The recent oil price downturn is expected to have a significant impact on the global land rig market in 2015, as operators announce planned cuts to expenditure. Following a 24 per cent rise over the 2010-2014 period, the number of active drilling rigs is expected to fall 12 per cent in 2015.

High capex offshore projects typically are exposed to oil price movements

The North American market, which is particularly susceptible to fluctuations in commodity prices, is expected to see the largest impact, with the active drilling rig fleet forecast to decline by 29 per cent. Notably, Apache Corporation has announced plans to cut spending on its North American assets by 26 per cent in 2015. In comparison, the impact of the oil price downturn on the international market is expected to be less severe.

Opec’s decision in November 2014 not to cut production indicates that drilling activity in the key Gulf producing states, and subsequently demand for land rigs, is unlikely to be affected in the near-term by the low oil price environment. In contrast, Russia’s economy is heavily reliant on oil exports, and the recent economic sanctions imposed are expected to contribute to a further decline in drilling activity in 2015, causing the number of active drilling rigs to stagnate.

In Latin America, the oil price downturn has placed increased financial pressure on Brazil’s Petrobras. Venezuela has a high breakeven price and has also been significantly impacted. Douglas-Westwood is forecasting a decline of 4 per cent in the Latin American active rig fleet in 2015.

Post-2015, the outlook for the market is more positive, with the global active rig fleet forecast to increase by 20 per cent over the next five years as drilling activity increases, reaching just under 6,100 units in 2019. However, there remains uncertainty within the market, and demand for high HP rigs is likely to be affected if high Capex unconventional projects become uneconomic.

Companies in the deepwater drilling market have lost more than half of their value over the last year; Transocean, Seadrill, Ensco and Diamond are currently priced 56 per cent lower on average compared to January 2014 in line with the decrease in oil prices. While these sharp falls in share prices reflect similar trends across the oil and gas industry, the number of active ultra-deep water rigs have remained high with 171 units contracted versus 175 units last January.

Day rates have also increased slightly from an average of $470,000 to $485,465, though this is largely a result of contracts signed before the fall in oil prices.
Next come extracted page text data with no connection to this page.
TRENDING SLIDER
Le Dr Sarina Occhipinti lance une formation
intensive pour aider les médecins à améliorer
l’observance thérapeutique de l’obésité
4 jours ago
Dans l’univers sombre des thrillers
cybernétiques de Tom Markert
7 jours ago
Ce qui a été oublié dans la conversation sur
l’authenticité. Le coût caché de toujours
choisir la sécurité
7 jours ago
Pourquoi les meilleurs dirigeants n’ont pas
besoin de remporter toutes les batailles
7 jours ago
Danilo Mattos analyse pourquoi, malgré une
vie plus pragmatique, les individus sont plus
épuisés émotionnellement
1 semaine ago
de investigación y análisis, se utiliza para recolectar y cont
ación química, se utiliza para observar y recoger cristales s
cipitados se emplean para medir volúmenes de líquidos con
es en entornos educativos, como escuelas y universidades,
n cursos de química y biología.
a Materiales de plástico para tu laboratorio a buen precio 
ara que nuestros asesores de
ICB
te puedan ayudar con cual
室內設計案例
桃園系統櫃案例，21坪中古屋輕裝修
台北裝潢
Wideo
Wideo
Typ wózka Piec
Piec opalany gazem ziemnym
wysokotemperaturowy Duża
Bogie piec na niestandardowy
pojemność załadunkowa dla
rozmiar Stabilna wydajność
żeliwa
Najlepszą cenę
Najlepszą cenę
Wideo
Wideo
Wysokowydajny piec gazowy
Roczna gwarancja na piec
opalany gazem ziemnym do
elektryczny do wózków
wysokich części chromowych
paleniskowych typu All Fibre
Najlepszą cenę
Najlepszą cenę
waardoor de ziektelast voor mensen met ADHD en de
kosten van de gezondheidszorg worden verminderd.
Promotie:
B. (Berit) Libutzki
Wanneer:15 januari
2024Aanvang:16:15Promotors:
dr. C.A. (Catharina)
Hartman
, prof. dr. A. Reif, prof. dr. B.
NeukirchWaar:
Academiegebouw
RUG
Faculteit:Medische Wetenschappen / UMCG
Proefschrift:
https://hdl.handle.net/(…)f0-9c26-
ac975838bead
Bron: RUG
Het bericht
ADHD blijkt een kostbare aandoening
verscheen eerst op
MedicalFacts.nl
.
Concerns about drilling contractors’ backlogs and their ability to put their most expensive assets to use are well founded with operators announcing decreases in capital expenditure. However, based on Douglas-Westwood’s offshore drilling forecast, there are still plenty of wells to be drilled if the 2015 oil prices average between $50-70 bbl.

Total wells drilled could be expected to increase by 17 per cent by 2020 with deepwater wells growing at 32 per cent, despite the current price environment.

A fundamental issue is not only a lack of demand, but one of the industry’s own making. The recent build cycle has resulted in a sharp growth in supply that will need time to be absorbed by expected long-term growth in demand.

Like other subsectors of the offshore marine industry such as offshore vessels and production assets, supply not just demand will determine the future direction of the offshore drilling market.